‘Lemmings’ documentary will explore 30 years of the iconic puzzle game

Remember Lemmings? The adorable green-haired critters with an unquenchable thirst for self-destruction? Despite their best attempts to die young, they are about to turn 30 years old – and we are getting a documentary to celebrate.

Lemmings helped to define a generation of video games. Its unique combination of puzzles, creative problem solving, and time management made it enormously popular in its heyday. Despite this popularity, it is too often overlooked in terms of its influence and innovation.

Originally released in 1991, Lemmings was the work of Scottish developers DMA Designs. The game, and its subsequent success, helped to establish Britain as a competitive player in the video game industry, which at the time was becoming increasingly American in terms of tone.

Image: Lemmings / Psygnosis

The player’s main objective in Lemmings is to shepherd a group of the titular creatures to safety. Focusing on clever gameplay mechanics and dark humour over flashy action, Lemmings possesses an undeniably British sense of charm – who else would craft a child-friendly game around the suicidal march of a bunch of cute, humanoid animals?

While no longer the phenomenon that it once was, Lemmings has relatively recently been resurrected by Exient Publishing.

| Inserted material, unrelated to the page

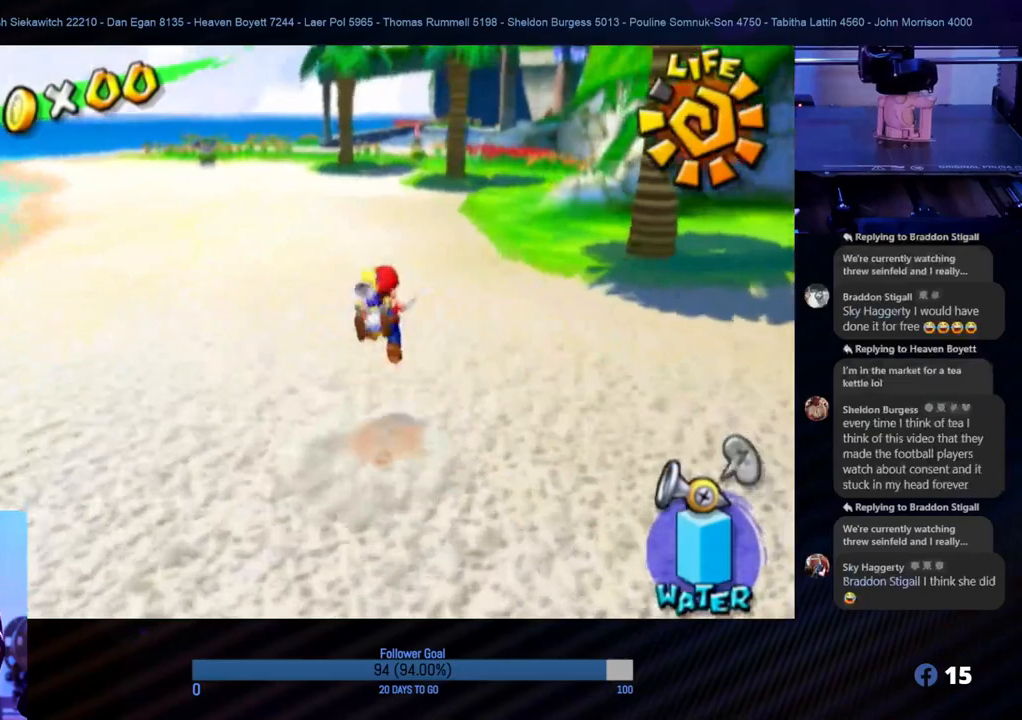
{"buttons": ["A"], "left_stick": "up", "right_stick": "center", "events": [[17, "A", "down"], [133, "A", "up"], [200, "B", "down"], [367, "B", "up"], [483, "A", "down"]]}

Now available as a free-to-play mobile experience, the game allows players to indulge their nostalgia at their own convenience.

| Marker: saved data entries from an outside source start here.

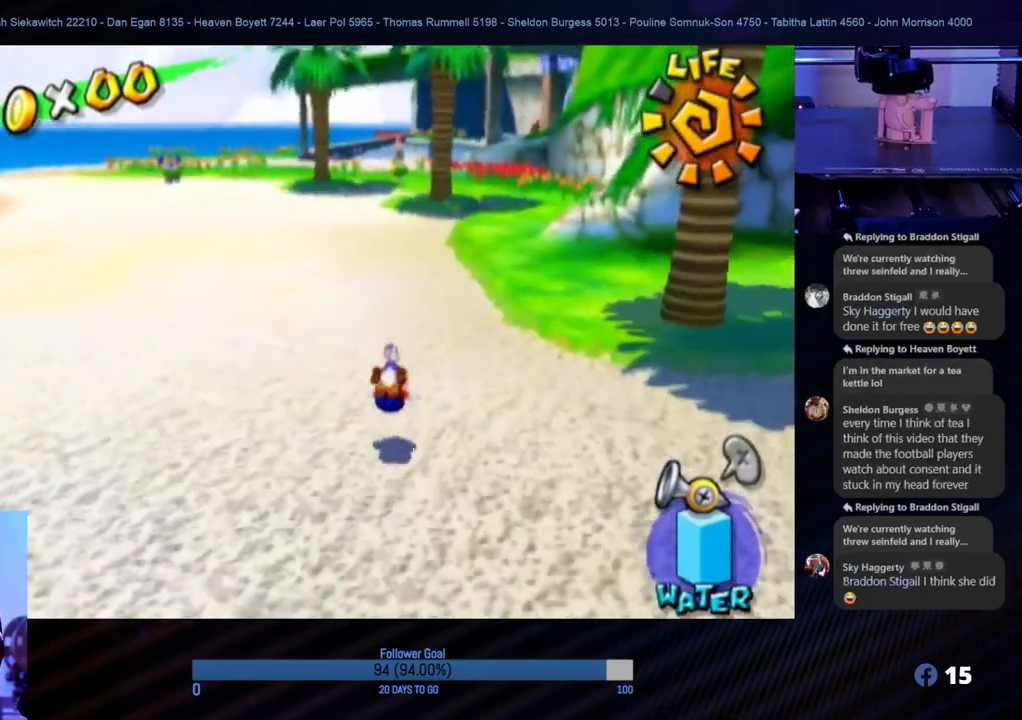
{"buttons": [], "left_stick": "up", "right_stick": "center", "events": [[167, "A", "up"], [317, "B", "down"], [500, "B", "up"]]}
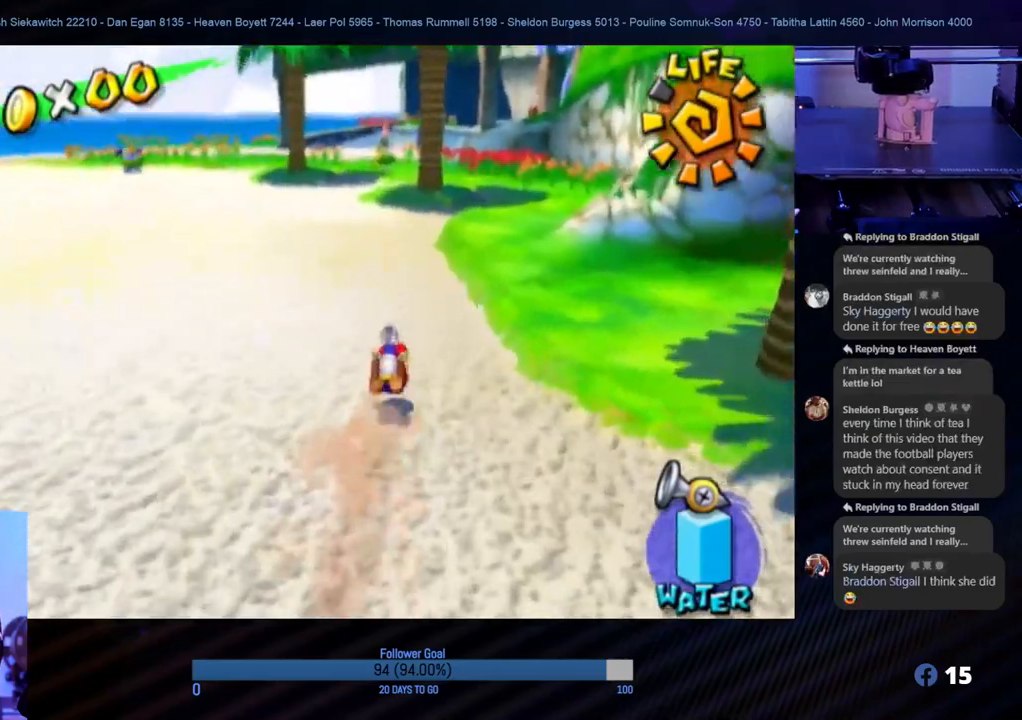
{"buttons": ["A"], "left_stick": "up", "right_stick": "center", "events": [[100, "A", "down"], [267, "A", "up"], [317, "A", "down"], [417, "A", "up"], [483, "A", "down"]]}
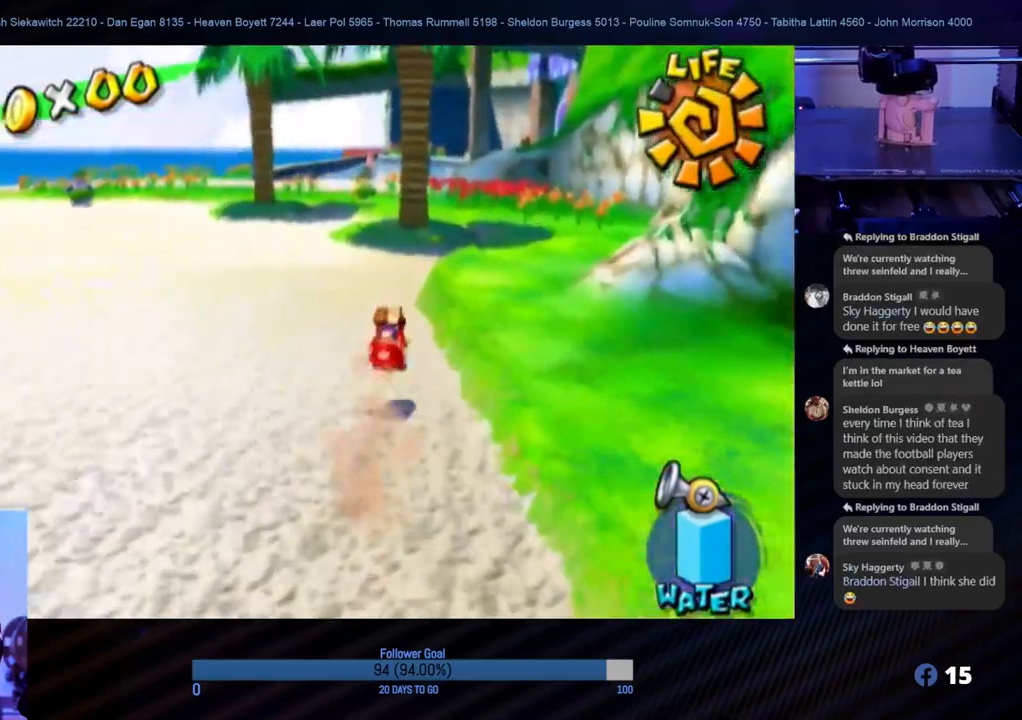
{"buttons": [], "left_stick": "up", "right_stick": "center", "events": [[117, "A", "up"], [200, "B", "down"], [367, "B", "up"]]}
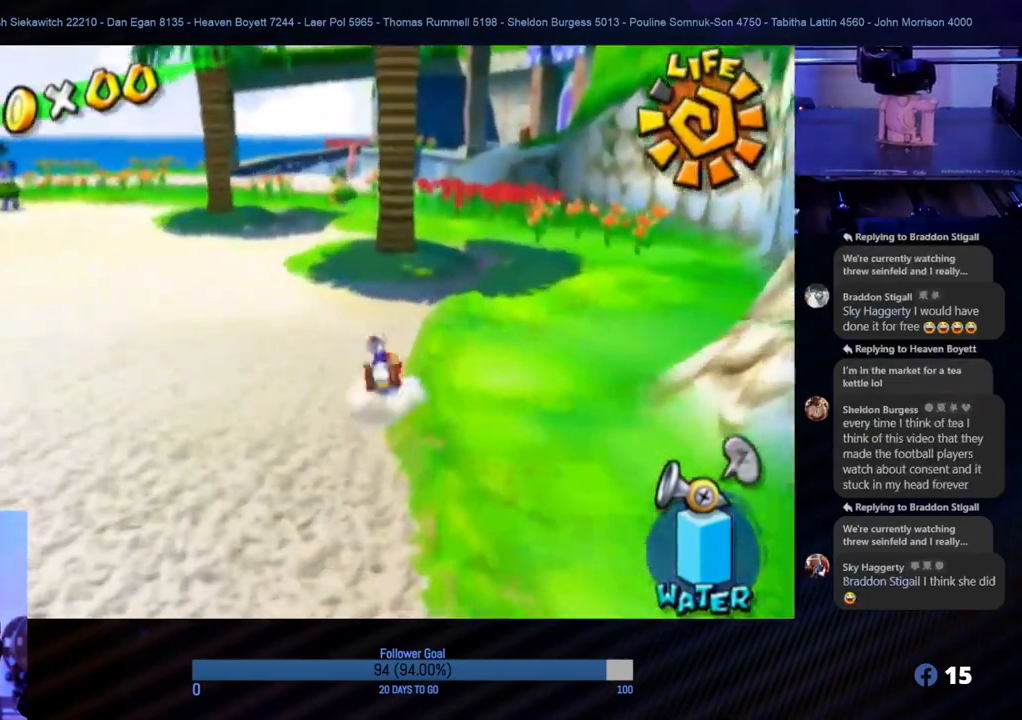
{"buttons": ["A"], "left_stick": "up", "right_stick": "center", "events": [[150, "right_stick", "up-right"], [200, "right_stick", "right"], [383, "right_stick", "center"], [483, "A", "down"]]}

In a recent press release Exient Publishing’s Jamie Wotton explained, “It’s a game that has touched the hearts of so many fans, old and new, so with the documentary we want to give them something special in recognition of the impact Lemmings has had on global games and games culture.”

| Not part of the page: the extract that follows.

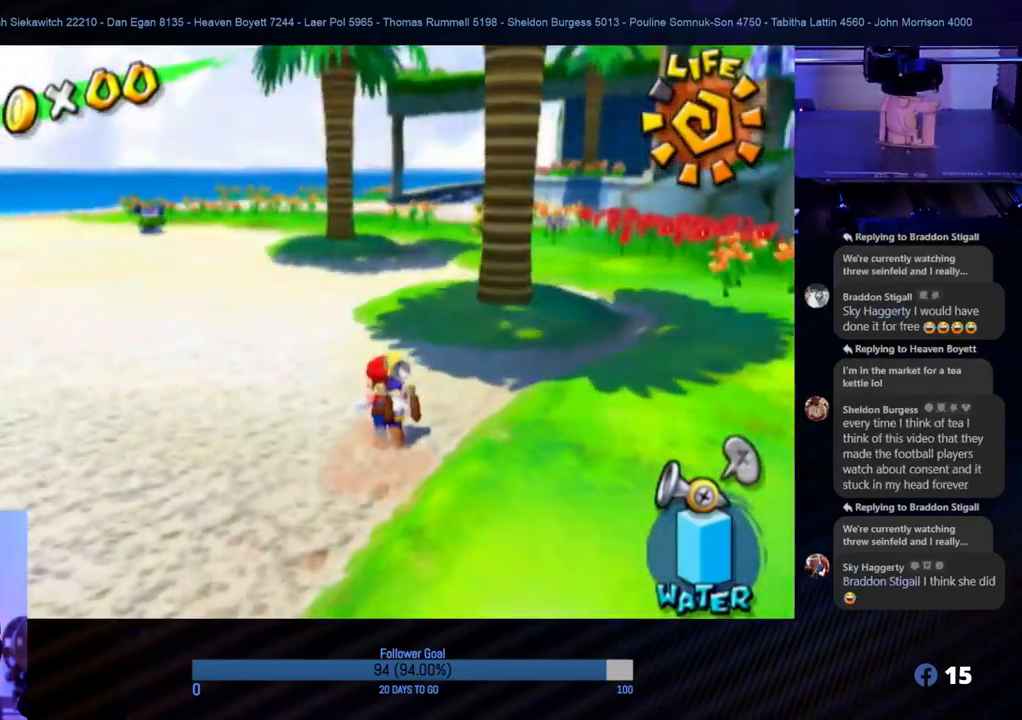
{"buttons": [], "left_stick": "up", "right_stick": "center", "events": [[100, "A", "up"], [217, "B", "down"], [333, "B", "up"]]}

The upcoming documentary Lemmings: Can You Dig It?, which was organised to celebrate the 30th birthday of the first instalment in the series, doesn’t currently have a release date more concrete than “coming soon”. However, considering that the original Lemmings came out in February 1991, they better hurry up as they are already six months late.

And if there’s one thing I remember about Lemmings, it’s that they respond to tardiness in much the same way they respond to everything else: by exploding.